• _Problem set_:
a. In the bdplyr documentation, on which service are the Base dos Dados tables that bdplyr() connects to located?
b. Reproduce the bdplyr documentation word for word, from "Documented in bd_collect" up to and including "See also: [bigrquery::src_bigquery].".

• _Excerpt_:

<<<<

R/bdplyr.R
In basedosdados: 'Base Dos Dados' R Client

Documented in bd_collect bdplyr bd_write bd_write_csv bd_write_rds

#' Compatibility with {dplyr} verbs without using SQL language
#'
#' @description
#'
#' Allow you to explore and perform operation with Base dos Dados' datasets
#' without using SQL language. The [bdplyr()] function creates `lazy` variables
#' that will be connected directly to the desired table from Base dos Dados at
#' Google BigQuery and can be handled with the [dplyr::dplyr-package]'s verbs
#' as traditionally done as local bases. See also: [bigrquery::src_bigquery].
#'
#' Therefore, it is possible (without using `SQL`) to perform, for example,
#' column selection with [dplyr::select()], filter rows with [dplyr::filter()],
#' operations with [dplyr::mutate()], joins with [dplyr::left_join()] and
#' other vebs from `{dplyr}` package.

>>>>

• _Data rows_:
<<<<

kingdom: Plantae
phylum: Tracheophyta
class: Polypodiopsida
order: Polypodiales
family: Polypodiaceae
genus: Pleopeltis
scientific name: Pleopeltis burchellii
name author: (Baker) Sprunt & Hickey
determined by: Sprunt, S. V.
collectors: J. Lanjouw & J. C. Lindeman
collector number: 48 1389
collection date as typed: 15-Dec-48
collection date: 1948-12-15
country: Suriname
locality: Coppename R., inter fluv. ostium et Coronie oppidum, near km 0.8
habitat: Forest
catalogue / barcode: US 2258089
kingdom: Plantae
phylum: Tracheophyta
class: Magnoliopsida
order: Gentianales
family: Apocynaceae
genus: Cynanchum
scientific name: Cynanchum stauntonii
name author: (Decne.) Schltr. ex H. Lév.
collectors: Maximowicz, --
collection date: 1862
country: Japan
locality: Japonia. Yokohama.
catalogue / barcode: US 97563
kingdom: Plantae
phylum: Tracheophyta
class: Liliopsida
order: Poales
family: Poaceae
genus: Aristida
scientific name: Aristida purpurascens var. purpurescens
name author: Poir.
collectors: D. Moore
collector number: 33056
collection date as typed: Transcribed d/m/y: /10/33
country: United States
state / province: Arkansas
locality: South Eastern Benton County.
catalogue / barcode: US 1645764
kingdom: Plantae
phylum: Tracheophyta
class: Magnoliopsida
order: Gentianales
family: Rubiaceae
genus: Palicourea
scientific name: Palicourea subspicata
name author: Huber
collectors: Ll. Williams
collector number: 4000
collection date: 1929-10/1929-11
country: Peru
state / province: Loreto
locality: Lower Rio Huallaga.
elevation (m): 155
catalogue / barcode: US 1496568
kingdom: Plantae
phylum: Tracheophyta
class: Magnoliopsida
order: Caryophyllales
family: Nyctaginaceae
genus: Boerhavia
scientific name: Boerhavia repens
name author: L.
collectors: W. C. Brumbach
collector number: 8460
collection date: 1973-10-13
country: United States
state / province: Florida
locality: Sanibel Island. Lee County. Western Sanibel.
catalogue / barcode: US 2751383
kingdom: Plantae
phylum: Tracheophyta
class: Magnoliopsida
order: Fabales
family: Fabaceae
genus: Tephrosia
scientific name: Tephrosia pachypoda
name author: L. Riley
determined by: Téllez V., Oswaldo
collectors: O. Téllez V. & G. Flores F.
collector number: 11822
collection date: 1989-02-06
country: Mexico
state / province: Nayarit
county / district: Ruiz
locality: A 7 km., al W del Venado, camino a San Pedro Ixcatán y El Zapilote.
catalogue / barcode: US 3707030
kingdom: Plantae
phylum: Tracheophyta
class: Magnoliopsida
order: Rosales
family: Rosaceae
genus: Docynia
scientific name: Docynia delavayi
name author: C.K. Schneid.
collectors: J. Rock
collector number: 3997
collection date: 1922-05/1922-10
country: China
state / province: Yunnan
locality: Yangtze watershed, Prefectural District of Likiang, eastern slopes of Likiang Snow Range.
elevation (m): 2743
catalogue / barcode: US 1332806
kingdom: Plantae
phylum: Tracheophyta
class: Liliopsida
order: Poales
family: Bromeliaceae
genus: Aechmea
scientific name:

>>>>

• _The solutions_:
a. Google BigQuery

b.
Documented in bd_collect bdplyr bd_write bd_write_csv bd_write_rds

#' Compatibility with {dplyr} verbs without using SQL language
#'
#' @description
#'
#' Allow you to explore and perform operation with Base dos Dados' datasets
#' without using SQL language. The [bdplyr()] function creates `lazy` variables
#' that will be connected directly to the desired table from Base dos Dados at
#' Google BigQuery and can be handled with the [dplyr::dplyr-package]'s verbs
#' as traditionally done as local bases. See also: [bigrquery::src_bigquery].